June 13, 2025
Investors

Investors keep GameStop afloat years after memestock craze


Video game retailer GameStop reports quarterly earnings Tuesday — although “video game retailer” doesn’t really do that company justice anymore.

Over the last five years, GameStop has launched a now-defunct NFT marketplace. (Remember, NFTs are those crypto token things for everything from art to real estate.) GameStop also became an authorized dealer of sports and hobby trading cards and, just last month, it bought about $500 million in bitcoin.

 The impetus for those interesting new lines of business was that whole Reddit-driven meme stock craze from January 2021. And that craze is still alive and kicking.

A couple years ago, Michael Pachter, managing director of equity research at Wedbush Securities, sat down at a blackjack table at the Bellagio in Las Vegas, Nevada.

The card dealer told him that she was 65. When Pachter told her he analyzed the stock prices of companies like GameStop for a living, “She actually told me she took out a line of credit on her house of $100,000 to buy Gamestop because her kid told her to,” he said.

Pachter said about 90% of GameStop’s stock is still owned by retail investors — non-professionals who still plumb the depths of Reddit threads for financial advice.

Meanwhile the company’s stock price has dropped more than 60% from it’s 2021 peak.

But even so, Pachter said GameStop wouldn’t have survived this long without investors like that blackjack dealer. Video game players just buy online now.

“GameStop has been declining in sales by double digit percentages every year for about the last seven,” he said.

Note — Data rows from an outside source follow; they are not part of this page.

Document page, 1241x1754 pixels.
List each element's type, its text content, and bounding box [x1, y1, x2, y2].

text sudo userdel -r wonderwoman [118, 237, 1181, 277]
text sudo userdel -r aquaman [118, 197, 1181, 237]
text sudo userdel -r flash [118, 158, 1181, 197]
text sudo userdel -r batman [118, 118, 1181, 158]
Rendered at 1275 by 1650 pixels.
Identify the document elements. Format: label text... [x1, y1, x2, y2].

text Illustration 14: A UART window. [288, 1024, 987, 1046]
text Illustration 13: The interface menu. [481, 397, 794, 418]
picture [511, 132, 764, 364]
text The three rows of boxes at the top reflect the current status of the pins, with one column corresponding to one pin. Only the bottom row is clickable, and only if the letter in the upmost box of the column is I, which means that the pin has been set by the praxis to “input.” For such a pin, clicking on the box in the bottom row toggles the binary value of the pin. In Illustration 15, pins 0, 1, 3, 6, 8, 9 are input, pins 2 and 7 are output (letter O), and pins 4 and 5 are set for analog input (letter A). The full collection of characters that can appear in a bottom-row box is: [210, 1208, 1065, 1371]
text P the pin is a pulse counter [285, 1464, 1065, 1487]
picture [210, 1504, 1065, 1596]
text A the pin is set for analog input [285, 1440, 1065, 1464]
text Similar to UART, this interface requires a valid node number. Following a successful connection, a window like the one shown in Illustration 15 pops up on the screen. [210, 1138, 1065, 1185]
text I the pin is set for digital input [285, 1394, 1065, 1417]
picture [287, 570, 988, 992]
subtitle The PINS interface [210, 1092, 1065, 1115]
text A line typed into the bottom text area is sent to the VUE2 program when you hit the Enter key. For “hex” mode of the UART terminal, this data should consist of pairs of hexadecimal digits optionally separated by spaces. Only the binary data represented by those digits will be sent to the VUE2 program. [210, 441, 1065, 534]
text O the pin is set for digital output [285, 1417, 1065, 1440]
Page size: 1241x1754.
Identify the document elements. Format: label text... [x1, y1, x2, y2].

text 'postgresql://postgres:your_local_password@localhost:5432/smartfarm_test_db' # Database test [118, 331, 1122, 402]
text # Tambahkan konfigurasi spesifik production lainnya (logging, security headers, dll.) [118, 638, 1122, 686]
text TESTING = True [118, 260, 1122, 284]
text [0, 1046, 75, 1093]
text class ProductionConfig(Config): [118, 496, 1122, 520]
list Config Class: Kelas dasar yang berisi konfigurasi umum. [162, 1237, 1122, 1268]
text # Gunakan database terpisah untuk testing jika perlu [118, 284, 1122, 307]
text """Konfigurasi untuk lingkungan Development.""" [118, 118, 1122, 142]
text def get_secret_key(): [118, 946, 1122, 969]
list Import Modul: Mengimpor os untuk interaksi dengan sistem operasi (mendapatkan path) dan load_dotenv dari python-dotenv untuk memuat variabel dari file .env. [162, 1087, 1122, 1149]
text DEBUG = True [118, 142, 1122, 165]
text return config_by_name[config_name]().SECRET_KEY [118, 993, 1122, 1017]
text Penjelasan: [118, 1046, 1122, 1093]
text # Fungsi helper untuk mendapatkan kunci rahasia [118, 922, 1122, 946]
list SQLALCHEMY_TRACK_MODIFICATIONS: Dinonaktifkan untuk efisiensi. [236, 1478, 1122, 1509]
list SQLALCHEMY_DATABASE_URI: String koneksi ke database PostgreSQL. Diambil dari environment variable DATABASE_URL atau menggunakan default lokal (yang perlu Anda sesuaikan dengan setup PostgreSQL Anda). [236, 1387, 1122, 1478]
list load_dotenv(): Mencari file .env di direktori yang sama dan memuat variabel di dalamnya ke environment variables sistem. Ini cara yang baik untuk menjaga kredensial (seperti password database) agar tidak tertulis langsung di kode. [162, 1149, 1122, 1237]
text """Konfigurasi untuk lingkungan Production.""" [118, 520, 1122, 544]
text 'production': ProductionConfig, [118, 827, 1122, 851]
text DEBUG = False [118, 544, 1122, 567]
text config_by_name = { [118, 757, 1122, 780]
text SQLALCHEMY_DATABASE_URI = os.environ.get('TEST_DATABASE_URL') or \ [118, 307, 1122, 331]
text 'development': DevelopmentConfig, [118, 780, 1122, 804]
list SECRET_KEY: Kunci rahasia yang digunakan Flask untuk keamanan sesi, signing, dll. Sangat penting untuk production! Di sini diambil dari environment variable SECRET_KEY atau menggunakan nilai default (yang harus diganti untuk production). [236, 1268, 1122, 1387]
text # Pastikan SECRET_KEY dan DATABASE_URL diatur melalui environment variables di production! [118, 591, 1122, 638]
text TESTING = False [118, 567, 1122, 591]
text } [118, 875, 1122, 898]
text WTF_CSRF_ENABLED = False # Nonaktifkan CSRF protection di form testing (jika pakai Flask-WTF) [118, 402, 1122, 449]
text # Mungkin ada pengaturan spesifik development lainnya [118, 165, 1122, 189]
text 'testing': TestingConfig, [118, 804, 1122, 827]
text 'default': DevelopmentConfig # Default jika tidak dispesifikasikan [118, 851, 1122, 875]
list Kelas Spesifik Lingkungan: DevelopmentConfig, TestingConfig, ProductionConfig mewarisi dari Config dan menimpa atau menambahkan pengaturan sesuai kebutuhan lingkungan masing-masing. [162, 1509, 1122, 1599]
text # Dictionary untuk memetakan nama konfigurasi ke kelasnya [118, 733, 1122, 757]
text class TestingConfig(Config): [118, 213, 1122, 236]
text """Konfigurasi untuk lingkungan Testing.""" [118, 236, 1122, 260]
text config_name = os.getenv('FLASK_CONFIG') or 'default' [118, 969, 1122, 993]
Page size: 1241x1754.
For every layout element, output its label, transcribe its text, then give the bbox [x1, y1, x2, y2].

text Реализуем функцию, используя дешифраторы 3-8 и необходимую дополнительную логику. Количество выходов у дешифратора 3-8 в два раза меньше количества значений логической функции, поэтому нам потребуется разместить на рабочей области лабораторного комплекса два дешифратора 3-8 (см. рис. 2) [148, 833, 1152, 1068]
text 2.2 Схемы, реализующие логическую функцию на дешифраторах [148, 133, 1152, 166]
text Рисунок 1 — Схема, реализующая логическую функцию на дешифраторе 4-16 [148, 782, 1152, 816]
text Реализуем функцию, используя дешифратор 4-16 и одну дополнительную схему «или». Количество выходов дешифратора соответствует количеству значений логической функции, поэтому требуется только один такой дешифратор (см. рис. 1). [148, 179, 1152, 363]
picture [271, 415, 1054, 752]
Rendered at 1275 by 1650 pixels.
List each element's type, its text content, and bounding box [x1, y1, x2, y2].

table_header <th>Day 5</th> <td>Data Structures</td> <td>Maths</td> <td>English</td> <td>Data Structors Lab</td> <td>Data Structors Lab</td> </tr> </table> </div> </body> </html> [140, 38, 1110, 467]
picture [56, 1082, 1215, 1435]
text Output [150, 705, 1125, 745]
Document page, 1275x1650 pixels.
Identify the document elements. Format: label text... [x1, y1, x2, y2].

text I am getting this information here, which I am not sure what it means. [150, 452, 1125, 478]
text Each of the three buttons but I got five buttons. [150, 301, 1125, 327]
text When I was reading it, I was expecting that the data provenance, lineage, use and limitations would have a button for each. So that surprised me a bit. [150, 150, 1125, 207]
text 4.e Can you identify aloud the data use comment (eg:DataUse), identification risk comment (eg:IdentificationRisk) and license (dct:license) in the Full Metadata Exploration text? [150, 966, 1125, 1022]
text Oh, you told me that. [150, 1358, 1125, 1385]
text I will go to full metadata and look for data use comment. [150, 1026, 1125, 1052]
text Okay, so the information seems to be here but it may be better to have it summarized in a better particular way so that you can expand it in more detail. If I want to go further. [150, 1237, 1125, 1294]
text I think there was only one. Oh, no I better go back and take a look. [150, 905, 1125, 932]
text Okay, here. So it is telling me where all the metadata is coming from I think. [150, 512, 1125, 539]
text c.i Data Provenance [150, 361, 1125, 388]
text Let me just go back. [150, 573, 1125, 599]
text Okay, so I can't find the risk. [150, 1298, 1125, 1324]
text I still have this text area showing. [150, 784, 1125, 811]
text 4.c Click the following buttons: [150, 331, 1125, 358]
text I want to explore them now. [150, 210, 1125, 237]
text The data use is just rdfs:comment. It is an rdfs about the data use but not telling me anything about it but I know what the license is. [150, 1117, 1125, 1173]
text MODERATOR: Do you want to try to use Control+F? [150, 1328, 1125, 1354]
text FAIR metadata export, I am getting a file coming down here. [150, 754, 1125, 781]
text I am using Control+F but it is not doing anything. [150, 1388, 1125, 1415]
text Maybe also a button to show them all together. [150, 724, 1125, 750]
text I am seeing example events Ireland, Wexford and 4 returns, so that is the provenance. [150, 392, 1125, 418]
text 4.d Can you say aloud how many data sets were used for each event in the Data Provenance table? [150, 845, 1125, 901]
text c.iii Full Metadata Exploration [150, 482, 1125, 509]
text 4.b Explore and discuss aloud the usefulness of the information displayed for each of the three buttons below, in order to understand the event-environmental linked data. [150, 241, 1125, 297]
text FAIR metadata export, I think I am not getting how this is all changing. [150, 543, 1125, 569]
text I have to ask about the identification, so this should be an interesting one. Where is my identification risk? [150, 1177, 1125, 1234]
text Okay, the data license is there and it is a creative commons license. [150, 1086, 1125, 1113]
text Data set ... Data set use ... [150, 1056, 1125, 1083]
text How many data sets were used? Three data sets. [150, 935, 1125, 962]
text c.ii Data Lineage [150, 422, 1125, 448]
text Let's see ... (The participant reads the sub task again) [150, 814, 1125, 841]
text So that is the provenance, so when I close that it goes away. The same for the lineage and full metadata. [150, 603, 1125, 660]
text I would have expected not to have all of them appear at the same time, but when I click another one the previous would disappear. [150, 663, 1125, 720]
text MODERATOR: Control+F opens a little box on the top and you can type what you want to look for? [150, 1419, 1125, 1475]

The big reason the GameStop story really took off was it had a clear villain: hedge funds trying to short the stock.

But Dan Egan, vice president of behavioral finance and investing at online investment manager Betterment, siad he’s not surprised the memestock Reddit threads are still pretty active years later.

“I do think that social media is here to stay, and that is a structural change to how retail investors are going to interact with financial markets,” he said.

Egan thinks we’ll likely see more memestock frenzies in the not too distant future, when a new generation of investors enters the market.

“They’re going to have their own meme stocks, and we’ll talk about the cross generational meme stocks of, ‘Oh, I remember when I was a kid, it was GameStop, and for you, it’s, I dunno, some AI-related companies,’” he said.

It’s unclear whether the actual brick and mortar GameStop stores will still be around by then.